Delancey knows for sure that there is more than one universe. Many more. Because every time someone makes a choice, a new, parallel world is spun off the existing one. Eating breakfast or skipping it, turning left instead of right, sneaking out instead of staying in bed—all of these choices create alternate universes in which echo selves take the roads not traveled. Del knows all of this because she’s a Walker, someone who can navigate between the worlds, and whose job is to keep the dimensions in harmony.
But Del’s decisions have consequences too. Even though she’s forbidden from Walking after a training session goes horribly wrong, she secretly starts to investigate other dissonant worlds. She’s particularly intrigued by the echo versions of Simon Lane, a guy who won’t give her the time of day in the main world, but whose alternate selves are uniquely interested. But falling for Simon draws Del closer to a truth that the Council of Walkers is trying to hide—a secret that threatens the fate of the entire multiverse.
I received this book for free in exchange for an honest review. This does not affect my opinion of the book or the content of my review.

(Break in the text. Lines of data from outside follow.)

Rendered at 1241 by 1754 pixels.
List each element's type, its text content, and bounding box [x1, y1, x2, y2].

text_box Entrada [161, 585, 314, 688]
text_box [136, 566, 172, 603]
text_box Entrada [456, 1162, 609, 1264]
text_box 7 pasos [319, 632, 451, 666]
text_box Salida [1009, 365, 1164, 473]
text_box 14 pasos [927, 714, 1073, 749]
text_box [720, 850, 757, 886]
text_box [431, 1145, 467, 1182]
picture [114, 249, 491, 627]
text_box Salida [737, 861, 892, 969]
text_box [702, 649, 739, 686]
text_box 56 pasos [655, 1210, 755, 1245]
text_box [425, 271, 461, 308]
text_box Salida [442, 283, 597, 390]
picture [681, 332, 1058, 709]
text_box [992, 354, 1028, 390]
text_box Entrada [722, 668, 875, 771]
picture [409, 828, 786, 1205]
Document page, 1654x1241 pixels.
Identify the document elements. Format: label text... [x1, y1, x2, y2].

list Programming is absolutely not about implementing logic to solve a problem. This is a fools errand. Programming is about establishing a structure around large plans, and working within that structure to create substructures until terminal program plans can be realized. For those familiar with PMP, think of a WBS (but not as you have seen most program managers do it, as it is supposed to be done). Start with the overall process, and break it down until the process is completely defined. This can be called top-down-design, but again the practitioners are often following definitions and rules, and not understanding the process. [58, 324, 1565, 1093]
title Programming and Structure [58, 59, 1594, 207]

Truthfully, I have no idea how I feel about Dissonance. In terms of full disclosure, I read this book after I read two books I had been dying for that were fantastic and nothing could live up to that. So I don’t know if my uncertain feelings are because this book was a ‘rebound’ book or if I really wasn’t as in love with it as I hoped I would be. I mean Dissonance wasn’t a bad book, but I didn’t feel like it was a great book either.
The story is about Del, a girl that gets to travel into parallel worlds because she is what is known as a Walker. With every choice, a person makes a new world, or Echo, is formed and Del gets to navigate them and figure out which ones are stable. But Del has never been one to follow the rules. And when her longtime crush starts popping up in all of her Echoes and noticing her in her real world, the Key World, Del is even less likely to follow the rules. When things start changing in both the Key World and the Echoes, Del must figure out where she stands and what’s important to her.
Part of my problem with Dissonance was the pacing. It’s a long book. No getting around that. It’s a lot of pages with a lot of information and newish terms. Some of the stuff is very dense so it makes it hard to focus and pay attention. But that wasn’t the problem. The problem was that nothing seemed to be happening. It took about 3 quarters of reading before I was like, ‘oh, something just happened’. It made reading a struggle at times wish was disappointing. On the surface, the premise is really good, but all the buildup and background and unfamiliar words made it harder to get through.
Not that the whole book was bad. There were some really strong parts. The interwoven story of the characters was a part that I really enjoyed along with the different family dynamics. Del’s family was interesting. Addie was a know-it-all, and her parents were workaholics, and her grandfather was somewhere there kind of holding the family together in a way. The way that this dynamic reshaped and changed as the story progressed was a really good part. And when things started to happen, they really started to happen. Whether it was Simon, Del’s crush, and his evolving part in Del’s life or the mystery surrounding the instability in all the worlds, things definitely sped up. Enough to make me want to continue on with the series? That remains to be seen.